ASSIGNED TASK
Go through the entries below and count the lines where the word "href" appears; give only the count.

RECORD EXCERPTS
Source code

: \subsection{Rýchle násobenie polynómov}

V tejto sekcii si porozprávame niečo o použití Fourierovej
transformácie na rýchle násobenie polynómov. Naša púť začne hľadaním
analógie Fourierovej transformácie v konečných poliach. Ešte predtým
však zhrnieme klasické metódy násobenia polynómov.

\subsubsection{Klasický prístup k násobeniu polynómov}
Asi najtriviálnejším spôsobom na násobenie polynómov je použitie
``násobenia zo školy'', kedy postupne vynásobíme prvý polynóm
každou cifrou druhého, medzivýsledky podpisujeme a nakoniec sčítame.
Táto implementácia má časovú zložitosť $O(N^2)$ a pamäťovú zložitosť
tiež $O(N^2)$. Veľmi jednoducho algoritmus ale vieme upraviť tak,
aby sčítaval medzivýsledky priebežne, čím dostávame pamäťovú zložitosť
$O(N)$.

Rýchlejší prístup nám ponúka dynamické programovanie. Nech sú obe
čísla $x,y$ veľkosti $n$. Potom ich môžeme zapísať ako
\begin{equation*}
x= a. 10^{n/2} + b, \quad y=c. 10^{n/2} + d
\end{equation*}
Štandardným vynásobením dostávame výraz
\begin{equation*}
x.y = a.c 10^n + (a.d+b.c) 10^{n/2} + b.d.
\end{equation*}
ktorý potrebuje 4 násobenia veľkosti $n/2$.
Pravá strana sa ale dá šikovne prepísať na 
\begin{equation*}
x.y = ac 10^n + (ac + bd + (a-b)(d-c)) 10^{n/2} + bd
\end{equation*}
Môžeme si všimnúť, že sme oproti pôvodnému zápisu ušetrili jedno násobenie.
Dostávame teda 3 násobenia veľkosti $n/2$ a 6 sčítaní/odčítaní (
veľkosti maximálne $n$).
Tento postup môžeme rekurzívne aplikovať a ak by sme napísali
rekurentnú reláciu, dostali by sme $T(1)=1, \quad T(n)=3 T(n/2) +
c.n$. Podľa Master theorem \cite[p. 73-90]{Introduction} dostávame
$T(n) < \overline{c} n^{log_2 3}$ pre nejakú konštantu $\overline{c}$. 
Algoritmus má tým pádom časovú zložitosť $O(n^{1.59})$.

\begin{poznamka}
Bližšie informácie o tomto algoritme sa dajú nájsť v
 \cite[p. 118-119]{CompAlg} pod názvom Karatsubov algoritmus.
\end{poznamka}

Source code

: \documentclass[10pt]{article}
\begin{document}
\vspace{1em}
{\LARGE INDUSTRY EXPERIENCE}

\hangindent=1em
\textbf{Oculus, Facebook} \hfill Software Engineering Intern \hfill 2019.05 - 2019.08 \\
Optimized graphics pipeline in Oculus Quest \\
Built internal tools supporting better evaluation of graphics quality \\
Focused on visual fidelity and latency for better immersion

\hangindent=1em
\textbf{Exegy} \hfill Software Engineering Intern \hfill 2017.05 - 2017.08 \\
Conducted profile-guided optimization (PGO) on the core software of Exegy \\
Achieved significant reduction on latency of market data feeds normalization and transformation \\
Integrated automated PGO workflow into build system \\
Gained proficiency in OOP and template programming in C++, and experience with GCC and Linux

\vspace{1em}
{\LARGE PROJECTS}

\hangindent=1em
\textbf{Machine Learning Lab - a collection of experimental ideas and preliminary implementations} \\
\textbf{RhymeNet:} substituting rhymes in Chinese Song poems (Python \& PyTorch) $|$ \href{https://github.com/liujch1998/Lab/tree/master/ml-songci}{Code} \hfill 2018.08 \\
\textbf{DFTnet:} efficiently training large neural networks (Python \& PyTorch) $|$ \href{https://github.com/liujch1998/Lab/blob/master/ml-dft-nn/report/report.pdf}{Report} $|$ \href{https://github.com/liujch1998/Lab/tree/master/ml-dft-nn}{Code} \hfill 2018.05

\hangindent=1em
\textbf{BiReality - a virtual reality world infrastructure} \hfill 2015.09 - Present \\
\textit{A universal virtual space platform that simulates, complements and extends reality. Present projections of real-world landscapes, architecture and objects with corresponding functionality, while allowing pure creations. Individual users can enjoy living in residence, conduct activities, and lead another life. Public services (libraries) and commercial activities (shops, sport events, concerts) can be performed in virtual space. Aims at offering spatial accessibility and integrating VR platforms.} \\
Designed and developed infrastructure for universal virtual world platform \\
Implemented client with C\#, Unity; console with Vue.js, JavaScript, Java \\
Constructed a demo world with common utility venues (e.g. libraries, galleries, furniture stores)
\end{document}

RESPONSE AREA
2